On Jan. 28 1986, the Challenger space shuttle plummeted into the ocean while children around the nation watched in their classrooms. Thirty years later, fiery images of the Challenger disaster remain poignant today.

The shocking crash was the result of rushed timetables and hubris. Even though NASA engineers urged the organization to postpone the launch due to faulty rubber seals, six astronauts and a social studies teacher were strapped into the spacecraft anyway. The Challenger exploded 73 seconds after lift off, and once it ran out of momentum, it nose-dived into the water.

Later investigations of the crash suggest that most of the crew was alive and conscious during the entire ordeal.

A special wreath-laying ceremony took place at Arlington National Cemetery, the home of the Challenger Memorial, to remember the seven lives lost during this historic tragedy.

“We are not – not – going to let their dreams and their efforts go in vain. We will keep pressing forward,” NASA Administrator Charles Bolden told the ceremony attendees.

Bob Cabana also spoke at the Kennedy Space Center of the hard lessons the Challenger disaster taught both NASA and America.

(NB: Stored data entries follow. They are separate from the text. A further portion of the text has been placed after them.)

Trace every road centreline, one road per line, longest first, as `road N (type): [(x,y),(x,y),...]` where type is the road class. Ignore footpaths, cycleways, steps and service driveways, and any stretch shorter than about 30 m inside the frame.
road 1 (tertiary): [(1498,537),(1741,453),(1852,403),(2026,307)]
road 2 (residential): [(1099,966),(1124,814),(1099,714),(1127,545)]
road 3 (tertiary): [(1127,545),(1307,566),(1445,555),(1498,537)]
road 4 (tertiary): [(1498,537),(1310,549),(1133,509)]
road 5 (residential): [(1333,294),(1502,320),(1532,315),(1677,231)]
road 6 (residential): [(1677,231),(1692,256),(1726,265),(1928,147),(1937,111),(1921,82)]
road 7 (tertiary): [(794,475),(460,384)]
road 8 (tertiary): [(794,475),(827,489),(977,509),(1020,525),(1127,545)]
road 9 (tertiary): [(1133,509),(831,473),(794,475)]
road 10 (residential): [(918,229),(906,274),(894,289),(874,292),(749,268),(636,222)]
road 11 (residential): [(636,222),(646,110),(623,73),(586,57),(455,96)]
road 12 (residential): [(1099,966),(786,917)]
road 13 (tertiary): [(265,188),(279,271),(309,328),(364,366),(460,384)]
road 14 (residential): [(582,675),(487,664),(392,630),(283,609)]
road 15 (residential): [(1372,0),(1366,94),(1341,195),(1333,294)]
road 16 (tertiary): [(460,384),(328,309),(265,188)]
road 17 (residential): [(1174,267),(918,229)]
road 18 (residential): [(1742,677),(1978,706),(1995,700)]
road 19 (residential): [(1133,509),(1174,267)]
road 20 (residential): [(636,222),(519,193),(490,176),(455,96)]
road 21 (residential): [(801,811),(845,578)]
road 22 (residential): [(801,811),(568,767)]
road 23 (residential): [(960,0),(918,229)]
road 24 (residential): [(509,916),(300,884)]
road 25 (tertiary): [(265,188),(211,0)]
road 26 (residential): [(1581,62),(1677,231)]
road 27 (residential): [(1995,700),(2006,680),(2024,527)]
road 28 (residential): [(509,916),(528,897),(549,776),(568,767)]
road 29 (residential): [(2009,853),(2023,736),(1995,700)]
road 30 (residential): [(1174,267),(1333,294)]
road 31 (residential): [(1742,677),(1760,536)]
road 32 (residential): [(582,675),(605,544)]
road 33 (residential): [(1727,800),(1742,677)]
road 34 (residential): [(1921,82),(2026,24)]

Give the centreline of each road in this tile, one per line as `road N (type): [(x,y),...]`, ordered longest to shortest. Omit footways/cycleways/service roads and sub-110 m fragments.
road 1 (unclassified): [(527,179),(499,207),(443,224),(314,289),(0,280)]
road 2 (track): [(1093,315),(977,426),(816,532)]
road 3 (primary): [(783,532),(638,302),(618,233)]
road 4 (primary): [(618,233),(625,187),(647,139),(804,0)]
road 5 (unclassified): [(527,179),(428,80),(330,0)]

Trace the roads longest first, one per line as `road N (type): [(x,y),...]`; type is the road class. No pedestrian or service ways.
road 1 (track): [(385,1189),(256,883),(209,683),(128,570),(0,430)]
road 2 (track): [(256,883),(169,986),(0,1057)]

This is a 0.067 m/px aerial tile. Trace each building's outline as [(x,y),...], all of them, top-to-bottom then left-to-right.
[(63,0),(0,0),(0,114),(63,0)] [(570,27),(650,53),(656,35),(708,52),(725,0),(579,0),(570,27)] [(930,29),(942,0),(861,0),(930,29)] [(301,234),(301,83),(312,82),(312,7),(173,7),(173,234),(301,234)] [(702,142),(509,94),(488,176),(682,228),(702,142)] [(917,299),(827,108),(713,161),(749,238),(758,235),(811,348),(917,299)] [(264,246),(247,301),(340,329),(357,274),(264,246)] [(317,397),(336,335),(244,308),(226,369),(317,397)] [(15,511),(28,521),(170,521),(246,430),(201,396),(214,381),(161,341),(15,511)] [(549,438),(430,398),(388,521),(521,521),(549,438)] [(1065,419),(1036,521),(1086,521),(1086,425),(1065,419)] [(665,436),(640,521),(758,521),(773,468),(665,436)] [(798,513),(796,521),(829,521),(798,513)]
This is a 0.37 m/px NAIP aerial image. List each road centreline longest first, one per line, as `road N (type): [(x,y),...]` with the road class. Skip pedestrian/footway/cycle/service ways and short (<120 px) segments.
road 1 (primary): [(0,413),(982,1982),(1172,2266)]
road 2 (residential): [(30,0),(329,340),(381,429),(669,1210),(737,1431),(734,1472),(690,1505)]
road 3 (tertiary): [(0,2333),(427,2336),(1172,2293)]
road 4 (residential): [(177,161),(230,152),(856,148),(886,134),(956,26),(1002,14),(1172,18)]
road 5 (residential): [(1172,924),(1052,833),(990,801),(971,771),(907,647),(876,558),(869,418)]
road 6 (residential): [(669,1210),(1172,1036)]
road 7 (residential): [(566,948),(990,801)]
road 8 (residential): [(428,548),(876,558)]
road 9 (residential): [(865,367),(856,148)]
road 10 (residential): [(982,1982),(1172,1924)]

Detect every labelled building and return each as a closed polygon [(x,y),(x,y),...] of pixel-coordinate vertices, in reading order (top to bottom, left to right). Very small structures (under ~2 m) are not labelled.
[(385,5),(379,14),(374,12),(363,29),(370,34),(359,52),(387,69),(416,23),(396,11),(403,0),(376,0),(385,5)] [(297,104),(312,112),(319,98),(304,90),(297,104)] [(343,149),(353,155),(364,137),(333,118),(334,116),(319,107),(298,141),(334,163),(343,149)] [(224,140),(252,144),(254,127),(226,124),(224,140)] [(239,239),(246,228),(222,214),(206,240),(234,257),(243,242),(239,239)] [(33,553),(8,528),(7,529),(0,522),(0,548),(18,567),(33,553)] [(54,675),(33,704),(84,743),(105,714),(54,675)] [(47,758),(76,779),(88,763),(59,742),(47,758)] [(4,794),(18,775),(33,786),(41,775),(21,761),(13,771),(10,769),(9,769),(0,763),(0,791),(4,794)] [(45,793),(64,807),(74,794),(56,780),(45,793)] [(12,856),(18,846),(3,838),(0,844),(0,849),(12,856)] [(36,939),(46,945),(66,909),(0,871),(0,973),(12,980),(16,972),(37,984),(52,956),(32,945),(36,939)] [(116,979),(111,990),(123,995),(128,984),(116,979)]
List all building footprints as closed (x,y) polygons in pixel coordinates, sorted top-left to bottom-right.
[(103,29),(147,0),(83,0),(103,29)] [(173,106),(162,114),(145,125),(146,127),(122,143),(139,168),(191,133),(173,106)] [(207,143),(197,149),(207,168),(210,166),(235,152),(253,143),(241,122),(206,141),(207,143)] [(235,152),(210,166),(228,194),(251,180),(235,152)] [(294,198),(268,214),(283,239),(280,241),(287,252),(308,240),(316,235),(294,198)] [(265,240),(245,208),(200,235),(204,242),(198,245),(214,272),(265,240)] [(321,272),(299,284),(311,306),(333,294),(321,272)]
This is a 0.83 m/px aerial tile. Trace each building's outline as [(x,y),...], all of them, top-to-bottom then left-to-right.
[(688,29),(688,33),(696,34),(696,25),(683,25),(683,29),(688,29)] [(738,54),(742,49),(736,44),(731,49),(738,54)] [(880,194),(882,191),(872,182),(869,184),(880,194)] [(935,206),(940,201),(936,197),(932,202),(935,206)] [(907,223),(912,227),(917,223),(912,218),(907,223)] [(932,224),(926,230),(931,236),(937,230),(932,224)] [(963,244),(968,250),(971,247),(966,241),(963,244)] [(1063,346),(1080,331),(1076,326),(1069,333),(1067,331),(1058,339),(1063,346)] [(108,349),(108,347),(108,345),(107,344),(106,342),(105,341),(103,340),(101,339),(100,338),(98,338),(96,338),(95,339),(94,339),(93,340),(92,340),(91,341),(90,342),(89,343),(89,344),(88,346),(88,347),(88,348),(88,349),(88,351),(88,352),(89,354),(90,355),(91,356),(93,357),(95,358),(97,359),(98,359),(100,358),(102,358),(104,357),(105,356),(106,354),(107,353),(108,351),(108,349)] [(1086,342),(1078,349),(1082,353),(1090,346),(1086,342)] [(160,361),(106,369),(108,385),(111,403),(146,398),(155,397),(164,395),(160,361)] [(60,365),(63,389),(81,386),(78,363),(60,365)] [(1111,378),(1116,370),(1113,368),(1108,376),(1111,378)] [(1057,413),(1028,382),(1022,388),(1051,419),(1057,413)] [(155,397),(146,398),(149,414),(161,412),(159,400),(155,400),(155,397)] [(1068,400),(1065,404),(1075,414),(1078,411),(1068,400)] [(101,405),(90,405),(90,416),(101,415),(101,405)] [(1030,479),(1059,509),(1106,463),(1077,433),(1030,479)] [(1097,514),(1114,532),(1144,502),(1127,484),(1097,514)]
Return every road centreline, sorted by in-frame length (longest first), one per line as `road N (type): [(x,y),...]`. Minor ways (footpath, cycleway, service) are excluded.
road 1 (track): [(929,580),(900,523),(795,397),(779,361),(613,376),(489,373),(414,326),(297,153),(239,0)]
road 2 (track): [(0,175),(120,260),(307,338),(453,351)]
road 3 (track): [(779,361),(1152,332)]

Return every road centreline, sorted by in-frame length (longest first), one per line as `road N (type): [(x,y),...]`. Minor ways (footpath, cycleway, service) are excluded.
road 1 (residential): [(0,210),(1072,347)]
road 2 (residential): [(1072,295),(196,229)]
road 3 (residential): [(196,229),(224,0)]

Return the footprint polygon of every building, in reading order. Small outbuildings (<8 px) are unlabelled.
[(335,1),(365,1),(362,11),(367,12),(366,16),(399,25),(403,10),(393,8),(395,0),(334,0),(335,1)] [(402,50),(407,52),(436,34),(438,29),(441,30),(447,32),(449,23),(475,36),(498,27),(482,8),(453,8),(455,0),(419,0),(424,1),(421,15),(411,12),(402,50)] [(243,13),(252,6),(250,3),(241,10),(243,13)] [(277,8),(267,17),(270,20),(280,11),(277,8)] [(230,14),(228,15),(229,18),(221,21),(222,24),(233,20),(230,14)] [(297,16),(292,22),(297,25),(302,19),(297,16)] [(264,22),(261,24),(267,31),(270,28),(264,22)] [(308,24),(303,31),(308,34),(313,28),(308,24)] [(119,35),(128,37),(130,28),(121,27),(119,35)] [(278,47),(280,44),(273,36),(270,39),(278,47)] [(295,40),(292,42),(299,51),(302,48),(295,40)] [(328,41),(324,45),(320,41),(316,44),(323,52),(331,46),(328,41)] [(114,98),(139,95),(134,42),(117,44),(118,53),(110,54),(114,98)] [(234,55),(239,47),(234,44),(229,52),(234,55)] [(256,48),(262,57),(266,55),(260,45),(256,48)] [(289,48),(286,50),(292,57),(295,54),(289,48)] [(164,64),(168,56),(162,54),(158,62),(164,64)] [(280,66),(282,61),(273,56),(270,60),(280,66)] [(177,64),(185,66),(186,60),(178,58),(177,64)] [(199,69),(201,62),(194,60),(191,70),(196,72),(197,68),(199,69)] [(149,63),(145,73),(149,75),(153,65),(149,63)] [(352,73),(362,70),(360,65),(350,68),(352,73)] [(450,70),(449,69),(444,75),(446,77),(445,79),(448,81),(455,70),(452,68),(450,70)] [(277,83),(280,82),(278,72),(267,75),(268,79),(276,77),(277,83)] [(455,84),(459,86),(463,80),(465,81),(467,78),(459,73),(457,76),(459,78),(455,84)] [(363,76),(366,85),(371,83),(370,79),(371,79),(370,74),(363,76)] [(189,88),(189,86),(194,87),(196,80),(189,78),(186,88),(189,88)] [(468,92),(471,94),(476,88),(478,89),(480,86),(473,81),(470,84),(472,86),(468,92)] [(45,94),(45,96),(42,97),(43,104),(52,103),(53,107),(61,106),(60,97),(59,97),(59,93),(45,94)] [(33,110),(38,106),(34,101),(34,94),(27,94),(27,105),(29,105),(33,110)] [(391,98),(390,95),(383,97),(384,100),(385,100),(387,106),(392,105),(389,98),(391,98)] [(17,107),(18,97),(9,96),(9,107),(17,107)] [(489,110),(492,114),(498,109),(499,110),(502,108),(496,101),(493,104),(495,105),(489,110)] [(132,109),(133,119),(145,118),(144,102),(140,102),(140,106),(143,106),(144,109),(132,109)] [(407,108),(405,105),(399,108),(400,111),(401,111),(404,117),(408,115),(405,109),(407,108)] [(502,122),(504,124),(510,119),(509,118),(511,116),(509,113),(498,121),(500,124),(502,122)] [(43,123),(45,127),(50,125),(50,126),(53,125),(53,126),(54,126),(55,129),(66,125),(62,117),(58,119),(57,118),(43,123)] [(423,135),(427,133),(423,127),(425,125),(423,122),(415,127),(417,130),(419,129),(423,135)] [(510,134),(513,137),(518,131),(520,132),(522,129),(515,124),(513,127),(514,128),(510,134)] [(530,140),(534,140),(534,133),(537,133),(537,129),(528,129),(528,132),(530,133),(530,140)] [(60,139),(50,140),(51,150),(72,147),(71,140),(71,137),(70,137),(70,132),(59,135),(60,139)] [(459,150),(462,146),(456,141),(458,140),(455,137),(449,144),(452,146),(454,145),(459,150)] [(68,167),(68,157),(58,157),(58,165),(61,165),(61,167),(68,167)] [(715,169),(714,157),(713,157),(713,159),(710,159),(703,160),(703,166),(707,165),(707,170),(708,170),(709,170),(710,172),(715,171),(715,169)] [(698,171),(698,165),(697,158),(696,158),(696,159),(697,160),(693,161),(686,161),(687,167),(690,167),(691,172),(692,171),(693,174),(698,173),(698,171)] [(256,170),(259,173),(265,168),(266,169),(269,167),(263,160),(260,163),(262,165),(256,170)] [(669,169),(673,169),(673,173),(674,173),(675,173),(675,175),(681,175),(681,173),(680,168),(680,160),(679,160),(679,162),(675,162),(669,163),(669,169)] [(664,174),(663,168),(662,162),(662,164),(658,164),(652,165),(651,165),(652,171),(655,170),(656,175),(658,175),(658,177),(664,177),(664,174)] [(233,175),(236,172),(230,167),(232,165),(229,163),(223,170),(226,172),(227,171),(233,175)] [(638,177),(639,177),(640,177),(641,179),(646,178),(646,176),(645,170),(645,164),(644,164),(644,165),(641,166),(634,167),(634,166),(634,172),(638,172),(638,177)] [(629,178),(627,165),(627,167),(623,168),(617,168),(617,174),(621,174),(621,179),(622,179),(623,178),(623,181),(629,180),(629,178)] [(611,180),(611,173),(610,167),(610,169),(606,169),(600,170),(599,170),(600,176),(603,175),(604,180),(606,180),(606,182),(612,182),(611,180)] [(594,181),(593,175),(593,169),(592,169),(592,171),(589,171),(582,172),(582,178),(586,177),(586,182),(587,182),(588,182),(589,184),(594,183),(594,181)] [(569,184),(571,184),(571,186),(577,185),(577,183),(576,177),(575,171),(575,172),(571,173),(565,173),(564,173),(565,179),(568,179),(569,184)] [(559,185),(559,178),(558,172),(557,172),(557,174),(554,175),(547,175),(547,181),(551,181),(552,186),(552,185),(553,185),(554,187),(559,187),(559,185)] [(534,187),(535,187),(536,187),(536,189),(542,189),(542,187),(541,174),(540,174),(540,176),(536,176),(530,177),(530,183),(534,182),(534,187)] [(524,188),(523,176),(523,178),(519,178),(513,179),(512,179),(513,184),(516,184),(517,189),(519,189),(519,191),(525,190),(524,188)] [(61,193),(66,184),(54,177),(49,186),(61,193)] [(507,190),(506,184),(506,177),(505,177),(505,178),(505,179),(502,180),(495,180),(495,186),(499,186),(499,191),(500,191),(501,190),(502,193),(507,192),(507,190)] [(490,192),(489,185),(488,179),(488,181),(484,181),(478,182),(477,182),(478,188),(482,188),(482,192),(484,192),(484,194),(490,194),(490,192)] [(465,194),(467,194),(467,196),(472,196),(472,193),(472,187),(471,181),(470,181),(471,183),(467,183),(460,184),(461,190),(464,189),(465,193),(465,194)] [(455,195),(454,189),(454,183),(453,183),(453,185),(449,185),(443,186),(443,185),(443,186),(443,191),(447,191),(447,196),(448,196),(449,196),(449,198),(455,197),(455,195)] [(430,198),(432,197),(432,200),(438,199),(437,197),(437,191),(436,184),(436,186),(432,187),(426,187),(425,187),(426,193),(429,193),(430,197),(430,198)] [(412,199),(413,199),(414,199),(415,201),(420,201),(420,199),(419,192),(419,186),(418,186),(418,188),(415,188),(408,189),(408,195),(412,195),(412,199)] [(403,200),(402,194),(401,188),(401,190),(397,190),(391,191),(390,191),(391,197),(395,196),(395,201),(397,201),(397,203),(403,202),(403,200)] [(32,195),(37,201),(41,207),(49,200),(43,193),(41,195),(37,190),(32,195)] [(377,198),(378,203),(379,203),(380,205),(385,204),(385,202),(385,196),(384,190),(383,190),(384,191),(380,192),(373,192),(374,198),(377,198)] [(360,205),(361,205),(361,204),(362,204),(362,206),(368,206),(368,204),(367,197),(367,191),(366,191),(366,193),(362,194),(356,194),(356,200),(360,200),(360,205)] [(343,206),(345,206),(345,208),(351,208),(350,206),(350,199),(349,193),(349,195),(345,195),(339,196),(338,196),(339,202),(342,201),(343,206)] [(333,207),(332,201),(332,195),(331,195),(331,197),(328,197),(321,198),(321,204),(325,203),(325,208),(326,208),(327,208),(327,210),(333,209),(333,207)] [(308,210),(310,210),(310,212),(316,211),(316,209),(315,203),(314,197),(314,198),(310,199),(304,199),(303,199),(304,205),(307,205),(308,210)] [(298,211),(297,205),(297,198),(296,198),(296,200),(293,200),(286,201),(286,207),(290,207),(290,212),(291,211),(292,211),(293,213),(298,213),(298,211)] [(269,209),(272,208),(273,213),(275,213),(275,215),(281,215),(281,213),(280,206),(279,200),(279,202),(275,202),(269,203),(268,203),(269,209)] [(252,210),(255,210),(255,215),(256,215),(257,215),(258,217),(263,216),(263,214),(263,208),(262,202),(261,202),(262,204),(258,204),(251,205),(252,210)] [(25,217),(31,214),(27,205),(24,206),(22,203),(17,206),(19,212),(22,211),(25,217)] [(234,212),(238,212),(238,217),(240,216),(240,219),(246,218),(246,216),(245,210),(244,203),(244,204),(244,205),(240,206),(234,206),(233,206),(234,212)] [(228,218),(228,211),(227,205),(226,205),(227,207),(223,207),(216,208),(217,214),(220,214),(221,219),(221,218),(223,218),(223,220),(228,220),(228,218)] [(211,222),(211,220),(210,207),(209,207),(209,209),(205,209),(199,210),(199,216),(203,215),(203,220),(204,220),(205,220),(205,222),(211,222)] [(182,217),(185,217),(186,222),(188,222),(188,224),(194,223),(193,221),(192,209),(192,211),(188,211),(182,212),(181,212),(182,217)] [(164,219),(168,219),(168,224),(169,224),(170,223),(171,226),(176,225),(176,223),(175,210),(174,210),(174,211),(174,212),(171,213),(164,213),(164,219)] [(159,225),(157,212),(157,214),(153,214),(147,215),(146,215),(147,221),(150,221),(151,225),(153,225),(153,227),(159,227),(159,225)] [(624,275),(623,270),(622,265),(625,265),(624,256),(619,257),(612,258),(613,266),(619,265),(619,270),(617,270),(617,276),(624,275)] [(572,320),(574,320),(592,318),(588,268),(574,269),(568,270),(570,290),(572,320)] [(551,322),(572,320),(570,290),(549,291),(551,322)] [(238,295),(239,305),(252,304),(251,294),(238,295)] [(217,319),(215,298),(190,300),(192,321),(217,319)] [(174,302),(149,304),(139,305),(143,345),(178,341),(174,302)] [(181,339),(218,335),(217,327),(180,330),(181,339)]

“We learned many lessons from the loss of Challenger,” Cabana said. “The vehicle that returned to flight two and a half years later may have looked the same, but it had hundreds of changes, making it safer and more reliable. This is even more critical today as we embark on a new era of human spaceflight developing commercial vehicles that will take us to the International Space Station and the Orion spacecraft that will, one day, take us to Mars.”